Steroids help control alopecia areata by reducing the inflammation and suppressing the immune system, to stop the body from attacking the hair follicles. There are different types of steroids, such as hydrocortisone and betamethasone butyrate, and treatments can have different strengths (how much steroid the product contains). Steroid treatments are usually prescribed or, in the case of steroid injections, the procedure is performed by a medical professional. Rochelle was shocked to find out that some beauty product creams she had bought and previously thought of as ‘natural’ actually contain steroids.

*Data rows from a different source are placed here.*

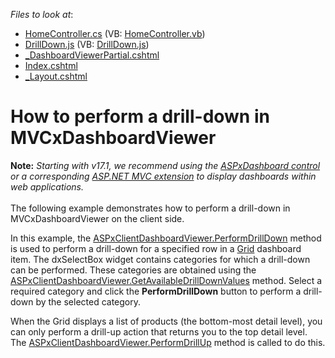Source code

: <!-- default file list -->
*Files to look at*:

* [HomeController.cs](./CS/MVCxDashboardViewer_PerformDrillDown/Controllers/HomeController.cs) (VB: [HomeController.vb](./VB/MVCxDashboardViewer_PerformDrillDown/Controllers/HomeController.vb))
* [DrillDown.js](./CS/MVCxDashboardViewer_PerformDrillDown/Scripts/DrillDown.js) (VB: [DrillDown.js](./VB/MVCxDashboardViewer_PerformDrillDown/Scripts/DrillDown.js))
* [_DashboardViewerPartial.cshtml](./CS/MVCxDashboardViewer_PerformDrillDown/Views/Home/_DashboardViewerPartial.cshtml)
* [Index.cshtml](./CS/MVCxDashboardViewer_PerformDrillDown/Views/Home/Index.cshtml)
* [_Layout.cshtml](./CS/MVCxDashboardViewer_PerformDrillDown/Views/Shared/_Layout.cshtml)
<!-- default file list end -->
# How to perform a drill-down in MVCxDashboardViewer


<strong>Note:</strong> <em>Starting with v17.1, we recommend using the <a href="https://documentation.devexpress.com/Dashboard/CustomDocument16976.aspx">ASPxDashboard control</a> or a corresponding <a href="https://documentation.devexpress.com/Dashboard/CustomDocument16977.aspx">ASP.NET MVC extension</a> to display dashboards within web applications.</em><br><br>The following example demonstrates how to perform a drill-down in MVCxDashboardViewer on the client side.
<p>In this example, the <a href="http://documentation.devexpress.com/#Dashboard/DevExpressDashboardWebScriptsASPxClientDashboardViewer_PerformDrillDowntopic">ASPxClientDashboardViewer.PerformDrillDown</a> method is used to perform a drill-down for a specified row in a <a href="http://documentation.devexpress.com/#Dashboard/CustomDocument15150">Grid</a> dashboard item. The dxSelectBox widget contains categories for which a drill-down can be performed. These categories are obtained using the <a href="http://documentation.devexpress.com/#Dashboard/DevExpressDashboardWebScriptsASPxClientDashboardViewer_GetAvailableDrillDownValuestopic">ASPxClientDashboardViewer.GetAvailableDrillDownValues</a> method. Select a required category and click the <strong>PerformDrillDown</strong> button to perform a drill-down by the selected category.</p>
<p>When the Grid displays a list of products (the bottom-most detail level), you can only perform a drill-up action that returns you to the top detail level. The <a href="http://documentation.devexpress.com/#Dashboard/DevExpressDashboardWebScriptsASPxClientDashboardViewer_PerformDrillUptopic">ASPxClientDashboardViewer.PerformDrillUp</a> method is called to do this.</p>

<br/>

There were mixed experiences of steroid treatments. Some people found they worked well, such as Michael who is pleased that steroid injections have helped his eyebrows to regrow. Sometimes steroid treatments worked and hair regrew but then fell out again when treatment stopped. This happened for Hannah after using topical steroids. Others felt frustrated by using steroid treatments with no improvement. Not everyone was interested in trying steroid treatments or some people, like Annie Y, hadn’t tried any for many years. Some of the reasons people didn’t want to try steroid treatments or stopped using them include:
- Low expectations about the treatment working;
Imogen says she doesn’t “see the point” in trying steroid treatments as she’s heard they often don’t work and that the hair can fall out again once treatments stop.
- Emotional impacts it could have if it didn’t work;
As Emma said, “Am I just building my hopes up to knock them back down again?”
- Worries about side effects and risks of treatment, such as skin thinning with topical steroids and weight gain with tablet steroids;
- Being time-consuming and ongoing;
As Kayla explained, “I’m used to my wigs and I would rather just [be] comfortable. I don’t wanna have to take something for the rest of my life.” Annie X decided to focus on trying alternative therapies instead.
Some people who continued to use steroid treatments still had doubts about it. Elizabeth had a bald patch regrow when she was 7. Her doctors put it down to steroid creams but she thinks it was a coincidence that her hair grew back at the same time. Becky says she’s “not entirely convinced” by steroids but uses them because doing a treatment helps her “feel in control.” Michael finds it hard to tell if steroid treatments make a difference as his hair loss and regrowth is in an ongoing cycle.